### Records
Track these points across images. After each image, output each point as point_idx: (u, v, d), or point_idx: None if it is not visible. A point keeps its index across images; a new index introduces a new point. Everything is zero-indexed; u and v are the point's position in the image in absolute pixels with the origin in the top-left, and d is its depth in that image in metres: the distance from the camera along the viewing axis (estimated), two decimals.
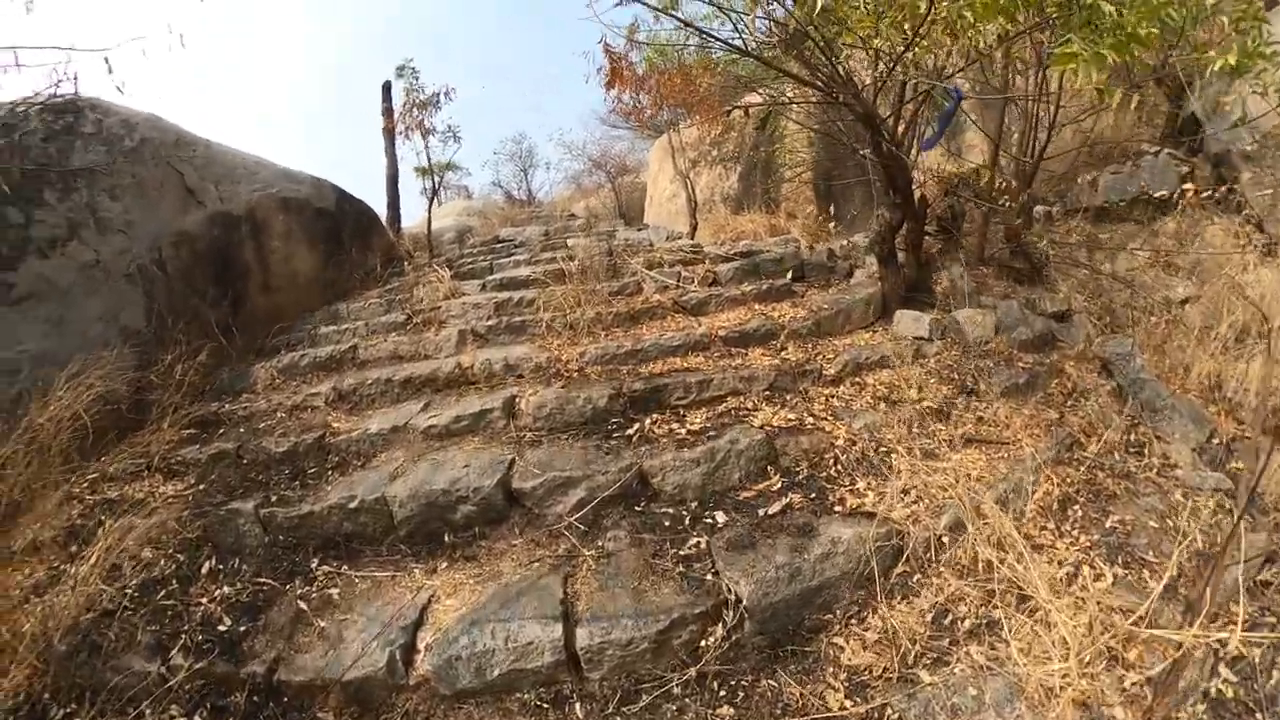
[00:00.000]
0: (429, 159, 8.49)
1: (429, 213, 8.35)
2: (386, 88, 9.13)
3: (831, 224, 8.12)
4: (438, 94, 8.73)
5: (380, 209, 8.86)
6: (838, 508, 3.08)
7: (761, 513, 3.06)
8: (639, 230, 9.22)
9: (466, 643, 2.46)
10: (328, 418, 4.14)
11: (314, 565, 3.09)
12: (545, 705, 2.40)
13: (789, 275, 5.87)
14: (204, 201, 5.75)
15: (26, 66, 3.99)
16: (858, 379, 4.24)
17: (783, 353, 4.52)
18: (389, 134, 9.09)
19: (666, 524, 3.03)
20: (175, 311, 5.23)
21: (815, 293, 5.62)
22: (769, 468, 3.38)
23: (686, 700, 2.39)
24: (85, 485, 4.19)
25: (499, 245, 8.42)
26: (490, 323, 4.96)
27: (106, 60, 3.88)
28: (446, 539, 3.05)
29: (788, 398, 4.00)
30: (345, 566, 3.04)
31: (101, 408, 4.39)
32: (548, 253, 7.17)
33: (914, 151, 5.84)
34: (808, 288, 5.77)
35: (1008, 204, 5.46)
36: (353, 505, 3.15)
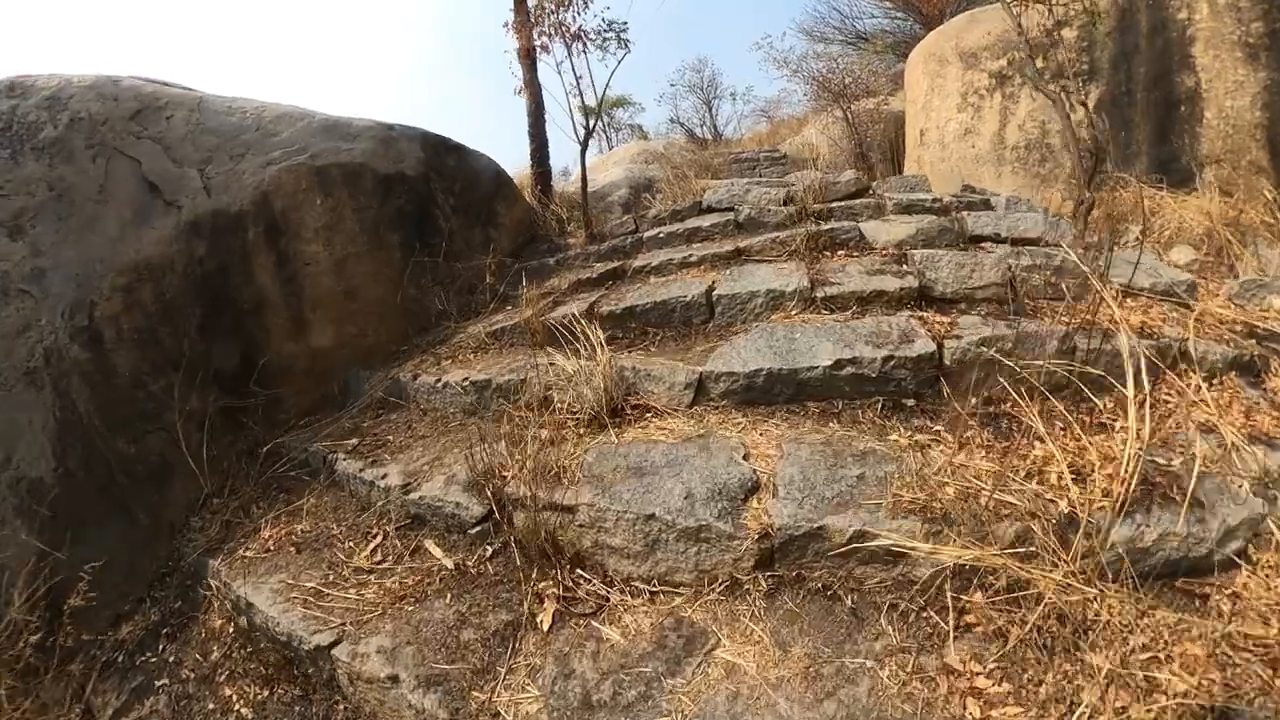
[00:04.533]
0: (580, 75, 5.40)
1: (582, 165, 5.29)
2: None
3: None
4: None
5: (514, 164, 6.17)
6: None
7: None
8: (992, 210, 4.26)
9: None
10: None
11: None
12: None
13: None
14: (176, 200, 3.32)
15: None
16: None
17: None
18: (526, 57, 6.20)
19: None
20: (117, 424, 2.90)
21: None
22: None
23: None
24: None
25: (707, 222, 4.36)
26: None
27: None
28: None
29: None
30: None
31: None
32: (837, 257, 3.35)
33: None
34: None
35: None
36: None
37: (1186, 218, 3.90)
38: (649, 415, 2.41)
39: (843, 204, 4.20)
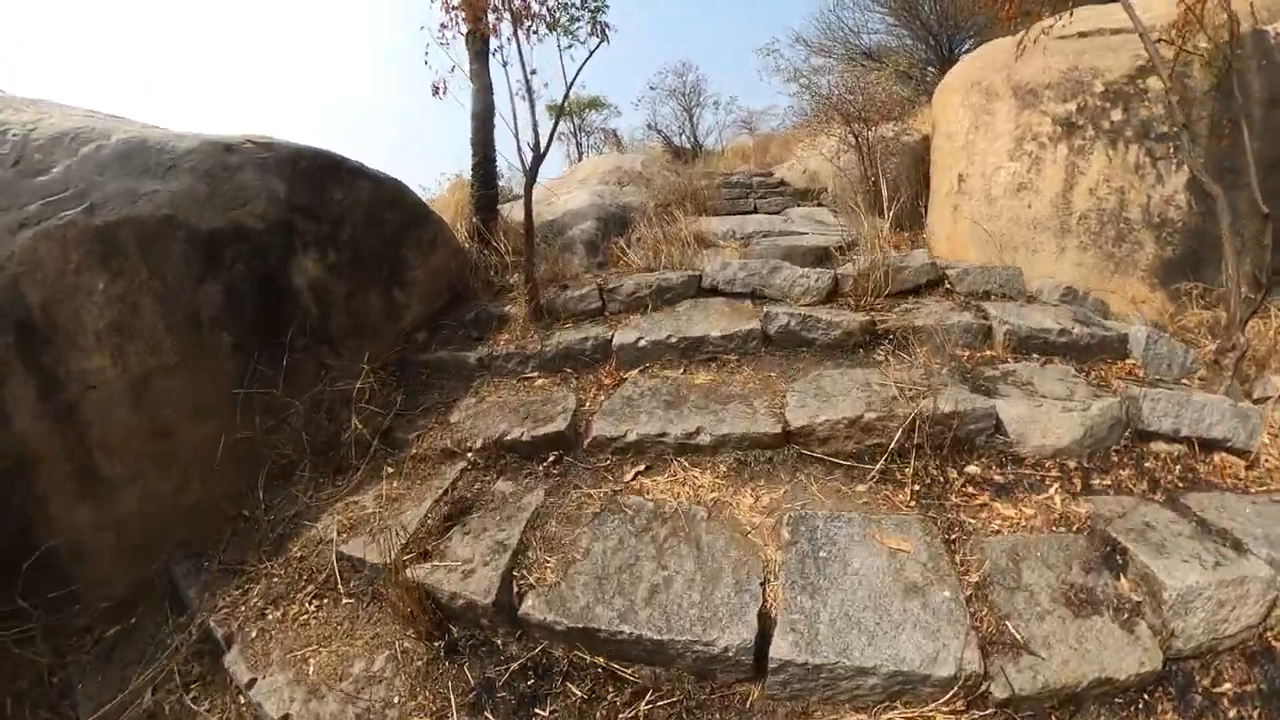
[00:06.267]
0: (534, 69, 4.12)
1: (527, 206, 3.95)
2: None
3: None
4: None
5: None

### What you are asked to do
What is needed is a verbatim copy of the entries, leaving out any pictures.

### Answer space
Track these points across images. After each image, output each point as point_idx: (u, v, d), or point_idx: None if it is not visible. A point keeps its index across images; a new index introduces a new point. Everything is zero-indexed; u and v are the point's position in the image in absolute pixels with the origin in the top-left, and d is its depth in that image in metres: the distance from the camera along the viewing axis (estimated), two decimals.
[00:00.000]
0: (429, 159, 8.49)
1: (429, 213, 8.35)
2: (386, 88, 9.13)
3: (831, 224, 8.12)
4: (438, 94, 8.73)
5: (380, 209, 8.86)
6: (838, 508, 3.08)
7: (761, 513, 3.06)
8: (639, 230, 9.22)
9: (466, 643, 2.46)
10: (328, 418, 4.14)
11: (314, 565, 3.09)
12: (545, 705, 2.40)
13: (789, 275, 5.87)
14: (204, 201, 5.75)
15: (26, 66, 3.99)
16: (858, 379, 4.24)
17: (783, 353, 4.52)
18: (389, 134, 9.09)
19: (666, 524, 3.03)
20: (175, 311, 5.23)
21: (815, 293, 5.62)
22: (769, 468, 3.38)
23: (686, 700, 2.39)
24: (85, 485, 4.19)
25: (499, 245, 8.42)
26: (490, 323, 4.96)
27: (106, 60, 3.88)
28: (446, 539, 3.05)
29: (788, 398, 4.00)
30: (345, 566, 3.04)
31: (101, 408, 4.39)
32: (548, 253, 7.17)
33: (914, 151, 5.84)
34: (808, 288, 5.77)
35: (1008, 204, 5.46)
36: (353, 505, 3.15)
[00:04.533]
0: (580, 75, 5.40)
1: (582, 165, 5.29)
2: None
3: None
4: None
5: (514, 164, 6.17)
6: None
7: None
8: (992, 210, 4.26)
9: None
10: None
11: None
12: None
13: None
14: (176, 200, 3.32)
15: None
16: None
17: None
18: (526, 57, 6.20)
19: None
20: (117, 424, 2.90)
21: None
22: None
23: None
24: None
25: (707, 222, 4.36)
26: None
27: None
28: None
29: None
30: None
31: None
32: (837, 257, 3.35)
33: None
34: None
35: None
36: None
37: (1186, 218, 3.90)
38: (649, 415, 2.41)
39: (843, 204, 4.20)
[00:06.267]
0: (534, 69, 4.12)
1: (527, 206, 3.95)
2: None
3: None
4: None
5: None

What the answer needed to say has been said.